Auch in dieser Studie stimmen die Reisepläne der Menschen in den zehn befragten Märkten für den Winter 2022/23 optimistisch. Zeit und Lust zum Reisen sind vorhanden und auch die Urlaubspläne und Urlaubswünsche der Befragten sind denen der Vorjahre sehr ähnlich. Stärkere Bedenken als im Vorjahr hat man, deckungsgleich zu den Ergebnissen des Krisen-Updates der Deutschen Reiseanalyse, hinsichtlich der Leistbarkeit. Die steigenden Preise sind daher der größte Unsicherheitsfaktor beim Thema Reisen.
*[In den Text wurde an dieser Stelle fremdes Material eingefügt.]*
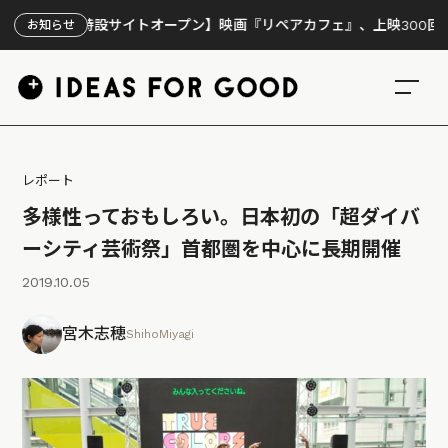
設サイトオープン】映画『リペアカフェ』、上映300回の先で見えてき
お知らせ
レポート
多様性っておもしろい。日本初の「超ダイバ
ーシティ芸術祭」首都圏を中心に長期開催
2019.10.05
宮木志穂
ShihoMiyagi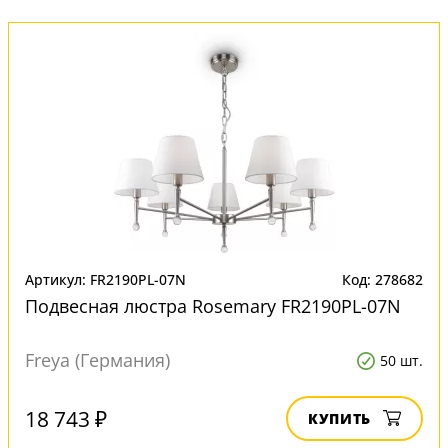
Артикул: FR2190PL-07N
Код: 278682
Подвесная люстра Rosemary FR2190PL-07N
Freya (Германия)
50 шт.
18 743 ₽
КУПИТЬ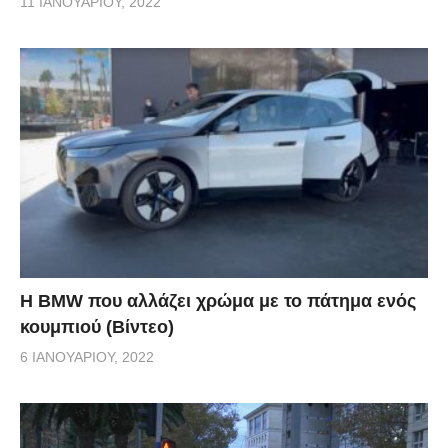
11 ΙΑΝΟΥΑΡΊΟΥ, 2022
Η BMW που αλλάζει χρώμα με το πάτημα ενός
κουμπιού (Βίντεο)
6 ΙΑΝΟΥΑΡΊΟΥ, 2022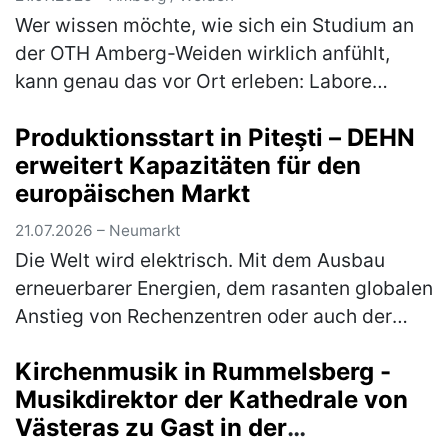
Wer wissen möchte, wie sich ein Studium an
der OTH Amberg-Weiden wirklich anfühlt,
kann genau das vor Ort erleben: Labore
erkunden, mit Studierenden ins Gespräch
Produktionsstart in Piteşti – DEHN
kommen, Studiengänge aus erster Hand k…
erweitert Kapazitäten für den
(mehr)
europäischen Markt
21.07.2026 – Neumarkt
Die Welt wird elektrisch. Mit dem Ausbau
erneuerbarer Energien, dem rasanten globalen
Anstieg von Rechenzentren oder auch der
immer stärkeren Vernetzung von Gebäuden ist
Kirchenmusik in Rummelsberg -
die Elektrobranche zentraler…
(mehr)
Musikdirektor der Kathedrale von
Västeras zu Gast in der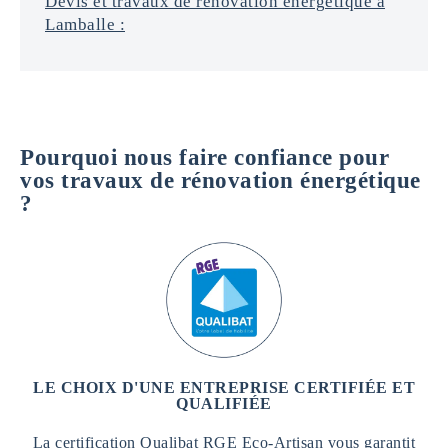
Devis et travaux de rénovation énergétique à
Lamballe :
Pourquoi nous faire confiance pour
vos travaux de rénovation énergétique
?
LE CHOIX D'UNE ENTREPRISE CERTIFIÉE ET
QUALIFIÉE
La certification Qualibat RGE Eco-Artisan vous garantit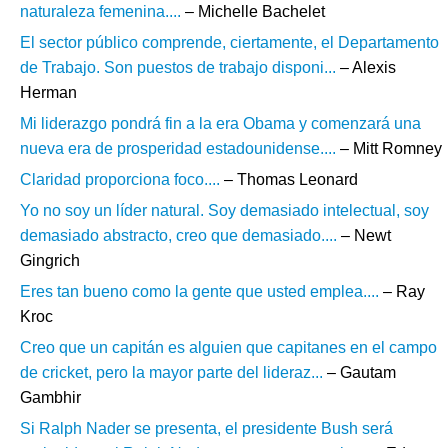
naturaleza femenina....
– Michelle Bachelet
El sector público comprende, ciertamente, el Departamento
de Trabajo. Son puestos de trabajo disponi...
– Alexis
Herman
Mi liderazgo pondrá fin a la era Obama y comenzará una
nueva era de prosperidad estadounidense....
– Mitt Romney
Claridad proporciona foco....
– Thomas Leonard
Yo no soy un líder natural. Soy demasiado intelectual, soy
demasiado abstracto, creo que demasiado....
– Newt
Gingrich
Eres tan bueno como la gente que usted emplea....
– Ray
Kroc
Creo que un capitán es alguien que capitanes en el campo
de cricket, pero la mayor parte del lideraz...
– Gautam
Gambhir
Si Ralph Nader se presenta, el presidente Bush será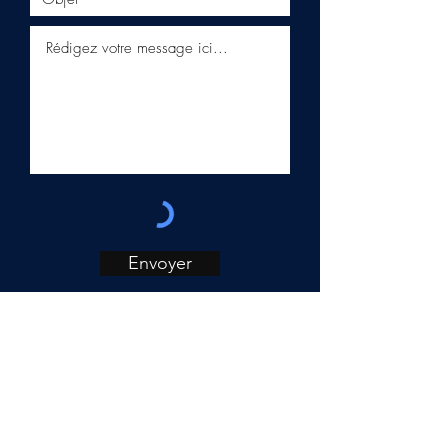
Envoyer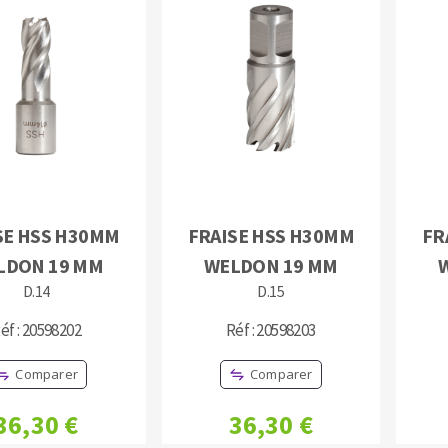
OUTILS COUPANTS
SE HSS H30MM
FRAISE HSS H30MM
FR
LDON 19 MM
WELDON 19 MM
D.14
D.15
éf : 20598202
Réf : 20598203
Comparer
Comparer
36,30 €
36,30 €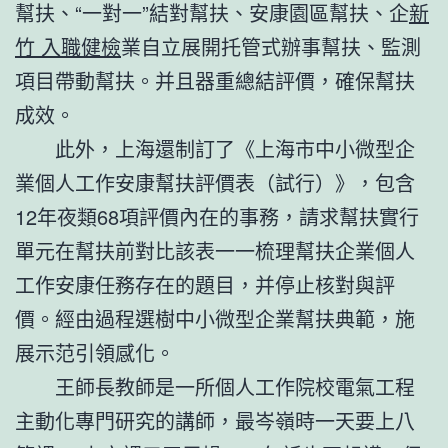
幫扶、“一對一”結對幫扶、安康園區幫扶、企
新
竹 入職健檢
業自立展開托管式辦事幫扶、監測
項目帶動幫扶。并且器重總結評價，確保幫扶
成效。
此外，上海還制訂了《上海市中小微型企
業個人工作安康幫扶評價表（試行）》，包含
12年夜類68項評價內在的事務，請求幫扶實行
單元在幫扶前對比該表一一梳理幫扶企業個人
工作安康任務存在的題目，并停止核對與評
價。經由過程選樹中小微型企業幫扶典範，施
展示范引領感化。
王師長教師是一所個人工作院校電氣工程
主動化專門研究的講師，最岑嶺時一天要上八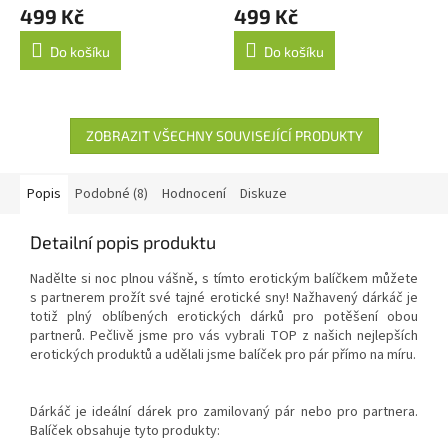
499 Kč
499 Kč
Do košíku
Do košíku
ZOBRAZIT VŠECHNY SOUVISEJÍCÍ PRODUKTY
Popis
Podobné (8)
Hodnocení
Diskuze
Detailní popis produktu
Nadělte si noc plnou vášně, s tímto erotickým balíčkem můžete
s partnerem prožít své tajné erotické sny! Nažhavený dárkáč je
totiž plný oblíbených erotických dárků pro potěšení obou
partnerů. Pečlivě jsme pro vás vybrali TOP z našich nejlepších
erotických produktů a udělali jsme balíček pro pár přímo na míru.
Dárkáč je ideální dárek pro zamilovaný pár nebo pro partnera.
Balíček obsahuje tyto produkty: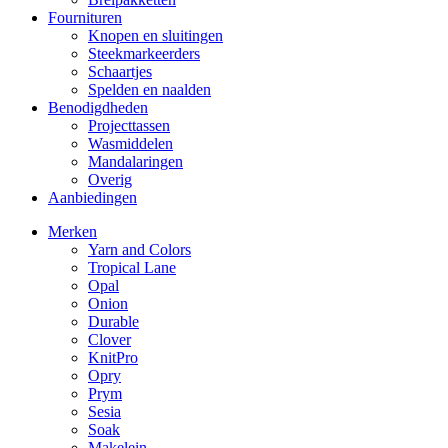
Fournituren
Knopen en sluitingen
Steekmarkeerders
Schaartjes
Spelden en naalden
Benodigdheden
Projecttassen
Wasmiddelen
Mandalaringen
Overig
Aanbiedingen
Merken
Yarn and Colors
Tropical Lane
Opal
Onion
Durable
Clover
KnitPro
Opry
Prym
Sesia
Soak
Makelein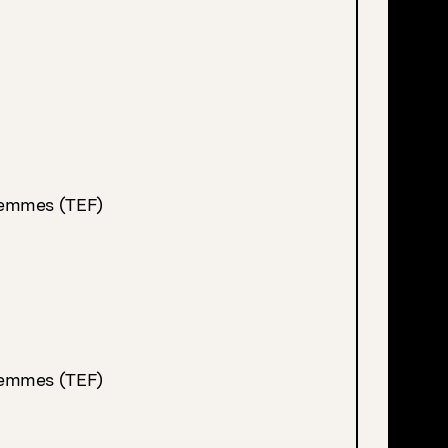
Femmes (TEF)
Femmes (TEF)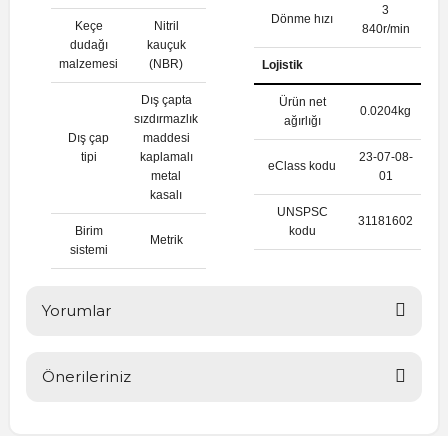
3
Dönme hızı
Keçe
Nitril
840r/min
dudağı
kauçuk
malzemesi
(NBR)
Lojistik
Dış çapta
Ürün net
0.0204kg
sızdırmazlık
ağırlığı
Dış çap
maddesi
tipi
kaplamalı
23-07-08-
eClass kodu
metal
01
kasalı
UNSPSC
31181602
Birim
kodu
Metrik
sistemi
Yorumlar
Önerileriniz
Bu ürüne ilk yorumu siz yapın!
Bu ürünün fiyat bilgisi, resim, ürün açıklamalarında ve diğer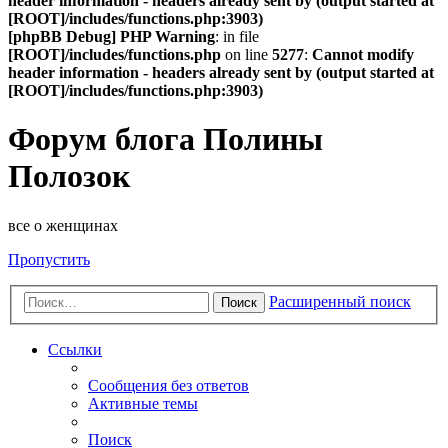
header information - headers already sent by (output started at
[ROOT]/includes/functions.php:3903)
[phpBB Debug] PHP Warning
: in file
[ROOT]/includes/functions.php
on line
5277
:
Cannot modify
header information - headers already sent by (output started at
[ROOT]/includes/functions.php:3903)
Форум блога Полины
Полозок
все о женщинах
Пропустить
Расширенный поиск
Поиск
Ссылки
Сообщения без ответов
Активные темы
Поиск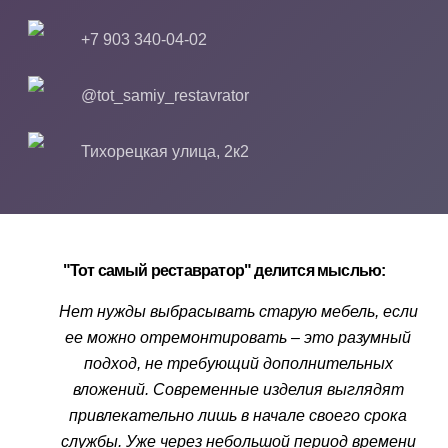
+7 903 340-04-02
@tot_samiy_restavrator
Тихорецкая улица, 2к2
"Тот самый реставратор" делится мыслью:
Нет нужды выбрасывать старую мебель, если
ее можно отремонтировать – это разумный
подход, не требующий дополнительных
вложений. Современные изделия выглядят
привлекательно лишь в начале своего срока
службы. Уже через небольшой период времени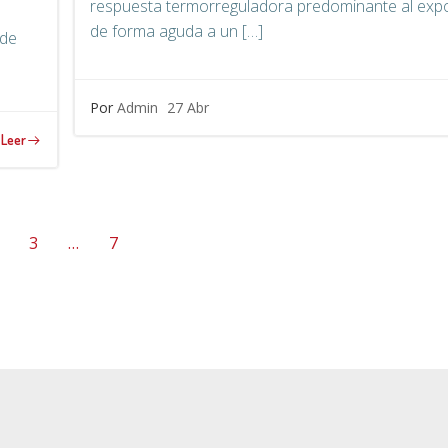
respuesta termorreguladora predominante al exp
de forma aguda a un […]
 de
Por
Admin
27 Abr
Leer
a
ágina
Página
Página
3
…
7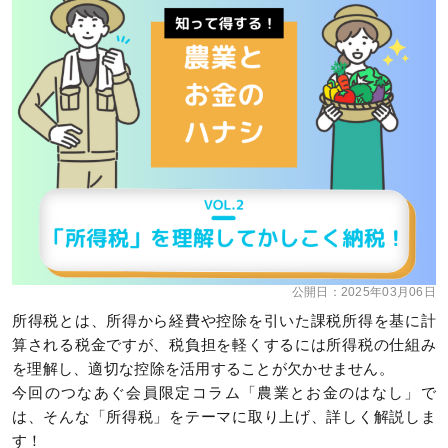
公開日：
2025年03月06日
所得税とは、所得から経費や控除を引いた課税所得を基に計
算される税金ですが、税負担を軽くするには所得税の仕組み
を理解し、適切な控除を活用することが欠かせません。
今回のつなあぐ会員限定コラム「農業とお金のはなし」で
は、そんな「所得税」をテーマに取り上げ、詳しく解説しま
す！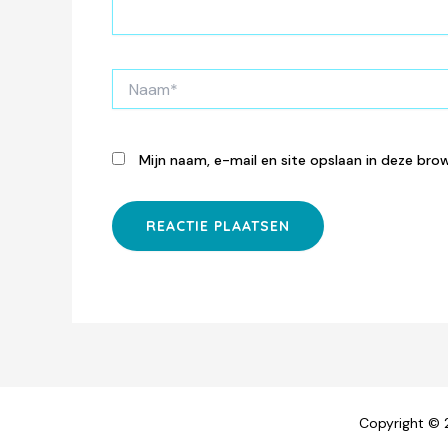
Naam*
Mijn naam, e-mail en site opslaan in deze bro
Copyright 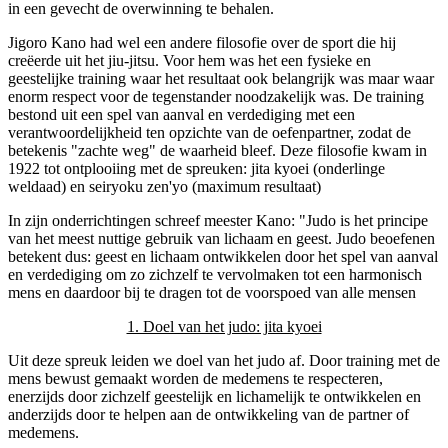
in een gevecht de overwinning te behalen.
Jigoro Kano had wel een andere filosofie over de sport die hij
creëerde uit het jiu-jitsu. Voor hem was het een fysieke en
geestelijke training waar het resultaat ook belangrijk was maar waar
enorm respect voor de tegenstander noodzakelijk was. De training
bestond uit een spel van aanval en verdediging met een
verantwoordelijkheid ten opzichte van de oefenpartner, zodat de
betekenis "zachte weg" de waarheid bleef. Deze filosofie kwam in
1922 tot ontplooiing met de spreuken: jita kyoei (onderlinge
weldaad) en seiryoku zen'yo (maximum resultaat)
In zijn onderrichtingen schreef meester Kano: "Judo is het principe
van het meest nuttige gebruik van lichaam en geest. Judo beoefenen
betekent dus: geest en lichaam ontwikkelen door het spel van aanval
en verdediging om zo zichzelf te vervolmaken tot een harmonisch
mens en daardoor bij te dragen tot de voorspoed van alle mensen
1. Doel van het judo: jita kyoei
Uit deze spreuk leiden we doel van het judo af. Door training met de
mens bewust gemaakt worden de medemens te respecteren,
enerzijds door zichzelf geestelijk en lichamelijk te ontwikkelen en
anderzijds door te helpen aan de ontwikkeling van de partner of
medemens.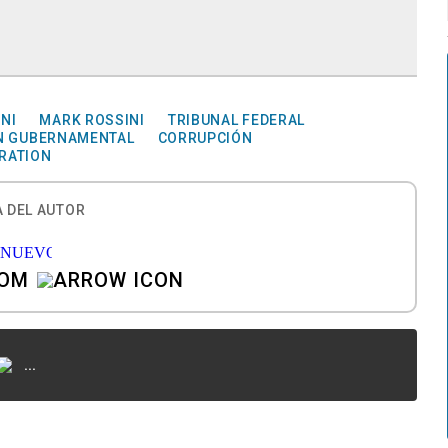
NI
MARK ROSSINI
TRIBUNAL FEDERAL
N GUBERNAMENTAL
CORRUPCIÓN
RATION
 DEL AUTOR
COM
...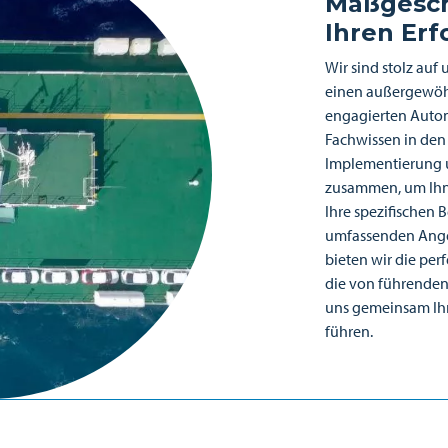
Maßgesch
Ihren Erf
Wir sind stolz au
einen außergewöhn
engagierten Auto
Fachwissen in den
Implementierung u
zusammen, um Ihn
Ihre spezifischen 
umfassenden Ange
bieten wir die perf
die von führenden 
uns gemeinsam Ihr
führen.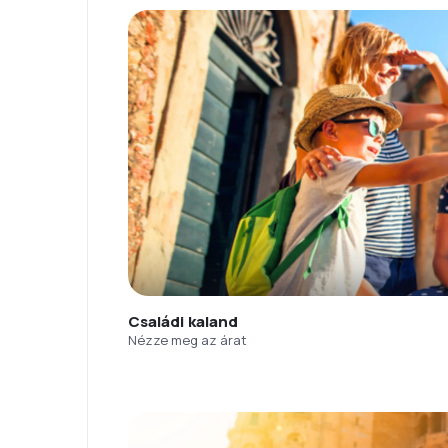
Családi kaland
Nézze meg az árat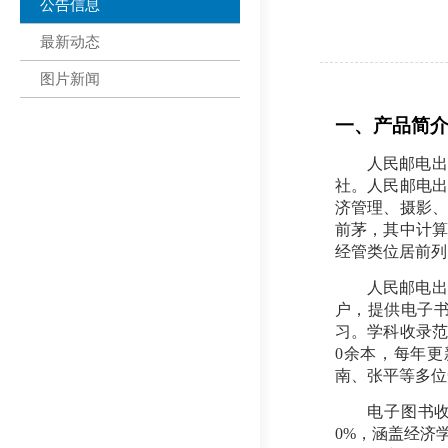
公告信息
最新动态
图片新闻
一、产品简
人民邮电出
社。人民邮电出
济管理、摄影、
前茅，其中计算
经管类位居前列
人民邮电出
户，提供电子
习。学科收录范
0
余本，每年更
南、张平等多位
电子图书
0%，涵盖经济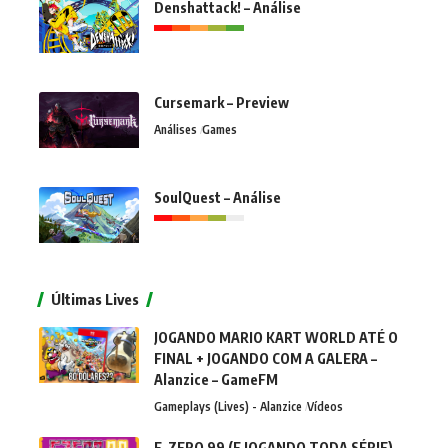
Denshattack! – Análise
Cursemark – Preview
Análises
Games
SoulQuest – Análise
Últimas Lives
JOGANDO MARIO KART WORLD ATÉ O
FINAL + JOGANDO COM A GALERA –
Alanzice – GameFM
Gameplays (Lives) - Alanzice
Vídeos
F-ZERO 99 (E JOGANDO TODA SÉRIE)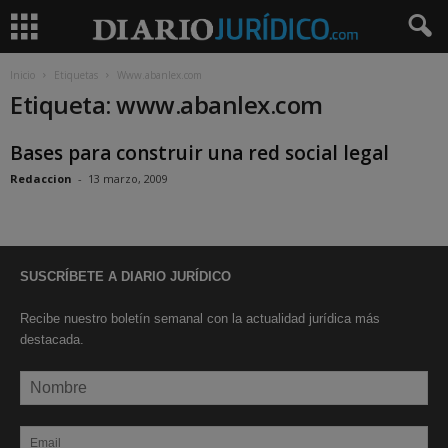
Inicio
Etiquetas
Www.abanlex.com
Etiqueta: www.abanlex.com
Bases para construir una red social legal
Redaccion
-
13 marzo, 2009
SUSCRÍBETE A DIARIO JURÍDICO
Recibe nuestro boletín semanal con la actualidad jurídica más
destacada.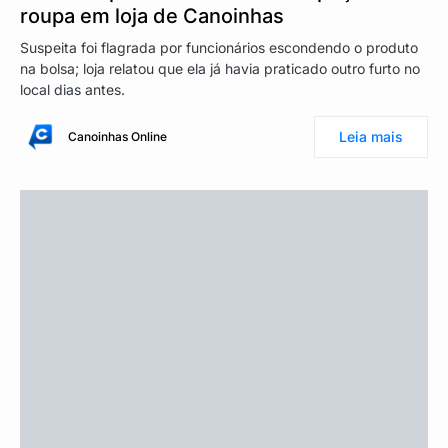
roupa em loja de Canoinhas
Suspeita foi flagrada por funcionários escondendo o produto
na bolsa; loja relatou que ela já havia praticado outro furto no
local dias antes.
Leia mais
Canoinhas Online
Für Österreich sind die Startbedingungen für den Winter(sport)urlaub dennoch sehr gut. In allen Märkten liegt Österreich bei den geplanten Winterschnee-Zielen auf Platz 1 oder 2 im Ranking. Absolut haben 17 Millionen Befragte feste Winterreisepläne für Österreich. Diese Werte liegen auf dem Vorkrisenniveau und deutlich über der Vorjahressaison 2021/22. Gerade beim Wintersport gibt es aufgrund der letzten beiden Corona-Jahre einen gewissen Nachholbedarf, auch vor dem Hintergrund steigender Preise. Der Winter(sport)urlaub ist bei den Gästen also weiterhin im Trend.

Es zeigt sich: Ein guter Winter ist für die österreichische Tourismusbranche weiter möglich und nicht unwahrscheinlich - auch wenn das Risiko besteht, dass die Inflation sich im Laufe des Winters stärker auf das Budget auswirken wird.